I just about dropped the bottle of bubbly. I knew they had met at a party but the other part was news to me, my sister too judging from her taken aback expression. “Uh, no you never told us that,” I said. Now I don’t feel so bad about some of the things I’ve done, though it would have been nice to have known this little nugget sooner. We tried to cajole her into replacing the cider with the real stuff, for old time’s sake, but she wouldn’t budge. Guess she doesn’t want to be making the same mistake again. So much for another 50 years.

Still, once again, they left the party together.

My sister and I cleaned up, or rather she did and I sat down to write, the way I knew she’d prefer it; she’s the neat freak, I’m the slob, though nobody other than my family has ever called me this. The way family defines you is unique, stifling, frequently wrong, but never entirely unshakeable. As we worked we marveled, patting ourselves on the back, at how well the party had gone. The food was perfect, pock-marked eggs and all, and we’d made just the right amount. Nobody squabbled; everyone, including our folks, had been on their best behavior.

“Yeah, that won’t last,” my sister said sourly, and I knew what she meant—and was sorry that she, living only 10 minutes away compared to my two time zones apart, had to deal with it far more frequently than I did.

Listening to my parents have a conversation is like listening to a popular song that isn’t very good. This again? Why do people like this crap, and why do I have to constantly be subjected to it?

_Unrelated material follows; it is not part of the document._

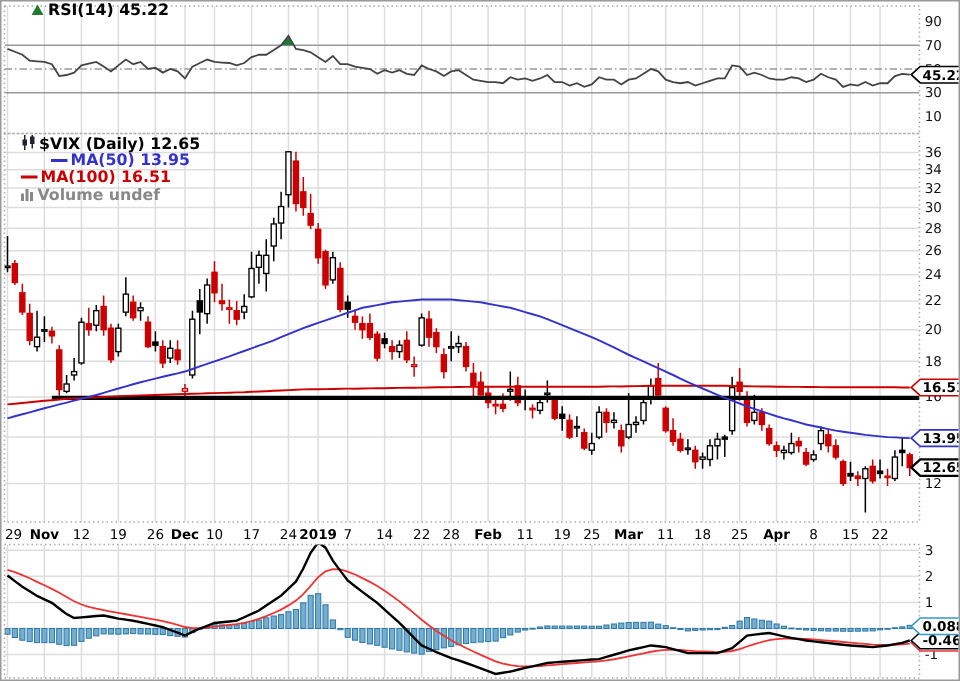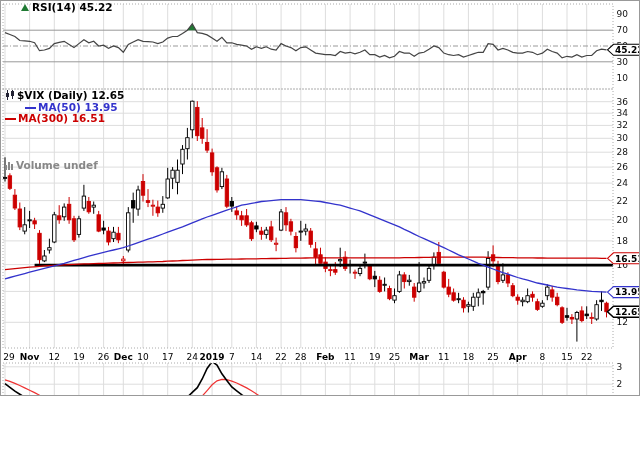"90" #chart-container { height: 396px -> 454px }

My father has never quite gotten the idea that conversation is a dialogue and not a series of alternating soliloquys. He makes statements when he talks, and doesn’t need much in the way of feedback other than to know that you’re listening. My mother picks one word out of everything she hears and attacks that word regardless of the context. Heaven forbid my father should say, for example, the word “education,” because then she will launch into the most vitriolic anti-intellectual rant a self-made working-class hero ever embarked upon—even if the context was a description of a terrible accident he saw on the news involving a drivers’ ed vehicle. Eh, scratch that comparison; their conversations are actually like two familiar songs playing at the same time, neither of which you especially want to hear again, and certainly not together; instead of harmony, there’s cacophony.

And yet sometimes maybe that beats silence.

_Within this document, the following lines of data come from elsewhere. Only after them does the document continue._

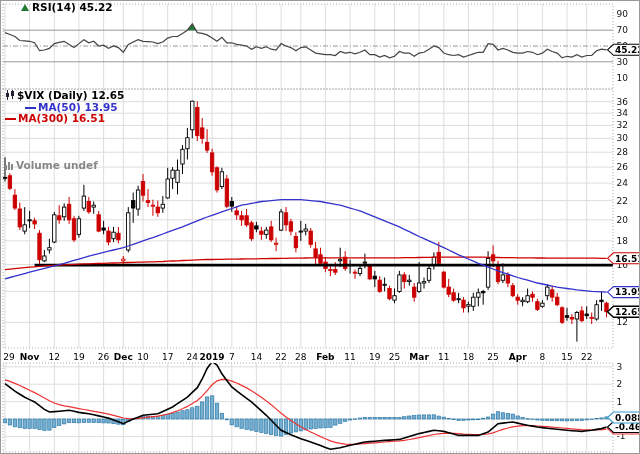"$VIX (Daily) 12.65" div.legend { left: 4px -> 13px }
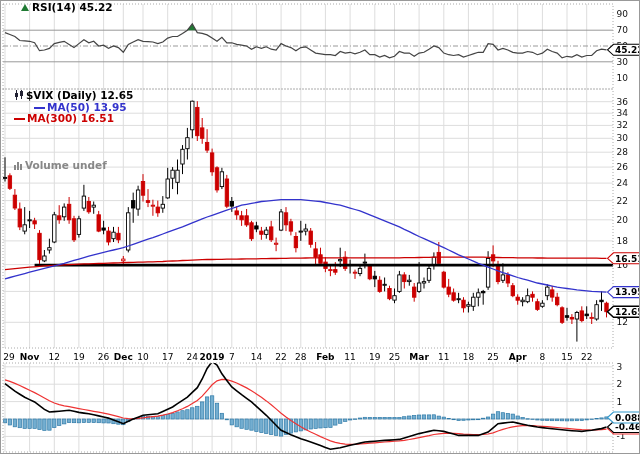"MA(300) 16.51" span { text: 300 -> 100 }
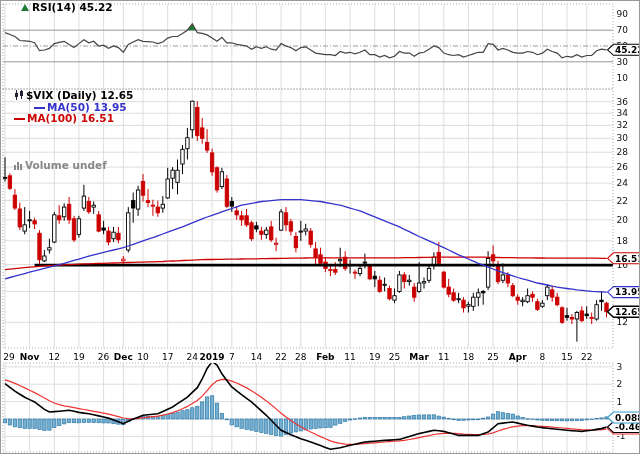"Volume undef" div.row { margin-top: 35px -> none }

Reading what I’ve written, I know I haven’t done justice to these two people. My parents are hard-working, responsible, intelligent, interesting, and thoroughly decent human beings, and as non-ideal as it was, theirs was still far from making anyone’s lists of worst marriages in history. And come on, they did stay together. There must be something to that. Damned if I can figure out what it is, but I guess I’m not supposed to figure it out. That there can still be unfathomable mysteries after so much time—maybe that’s as good a takeaway as any.